PROBLEM DESCRIPTION: Which lines in the records below contain the word "para"? Copy each of them.

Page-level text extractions
--- --- ---

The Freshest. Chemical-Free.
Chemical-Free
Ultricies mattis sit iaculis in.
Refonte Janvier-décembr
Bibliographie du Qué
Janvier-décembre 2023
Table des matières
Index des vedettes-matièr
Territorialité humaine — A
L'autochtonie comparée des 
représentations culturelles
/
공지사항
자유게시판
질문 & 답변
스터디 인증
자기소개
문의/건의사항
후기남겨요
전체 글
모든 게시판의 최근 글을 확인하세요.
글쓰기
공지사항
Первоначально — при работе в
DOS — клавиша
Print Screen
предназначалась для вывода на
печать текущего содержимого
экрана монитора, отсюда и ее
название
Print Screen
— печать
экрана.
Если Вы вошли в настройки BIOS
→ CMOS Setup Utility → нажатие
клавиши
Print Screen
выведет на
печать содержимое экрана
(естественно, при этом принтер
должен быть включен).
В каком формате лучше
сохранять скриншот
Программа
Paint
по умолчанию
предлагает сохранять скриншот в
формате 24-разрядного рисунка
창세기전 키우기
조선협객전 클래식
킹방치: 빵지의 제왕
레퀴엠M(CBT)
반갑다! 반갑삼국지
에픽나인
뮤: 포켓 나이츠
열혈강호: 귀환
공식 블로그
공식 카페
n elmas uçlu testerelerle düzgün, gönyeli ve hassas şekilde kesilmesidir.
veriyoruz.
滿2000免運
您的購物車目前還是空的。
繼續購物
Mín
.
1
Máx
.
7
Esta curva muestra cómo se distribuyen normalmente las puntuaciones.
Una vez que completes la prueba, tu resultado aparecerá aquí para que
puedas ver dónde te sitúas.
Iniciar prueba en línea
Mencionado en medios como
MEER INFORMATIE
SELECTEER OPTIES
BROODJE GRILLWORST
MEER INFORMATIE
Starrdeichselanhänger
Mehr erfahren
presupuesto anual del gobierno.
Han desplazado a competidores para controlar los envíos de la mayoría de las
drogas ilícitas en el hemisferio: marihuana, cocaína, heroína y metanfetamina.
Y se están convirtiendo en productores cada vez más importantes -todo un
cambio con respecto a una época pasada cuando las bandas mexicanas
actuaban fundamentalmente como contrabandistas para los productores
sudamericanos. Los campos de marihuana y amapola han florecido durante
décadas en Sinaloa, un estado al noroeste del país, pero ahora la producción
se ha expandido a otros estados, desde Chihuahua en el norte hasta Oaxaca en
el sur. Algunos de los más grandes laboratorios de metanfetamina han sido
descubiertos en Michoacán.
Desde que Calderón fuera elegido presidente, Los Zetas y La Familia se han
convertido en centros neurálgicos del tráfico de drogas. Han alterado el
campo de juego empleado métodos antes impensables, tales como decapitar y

--- --- ---

SOLUTION TO THE EXERCISE:
Una vez que completes la prueba, tu resultado aparecerá aquí para que
Han desplazado a competidores para controlar los envíos de la mayoría de las
actuaban fundamentalmente como contrabandistas para los productores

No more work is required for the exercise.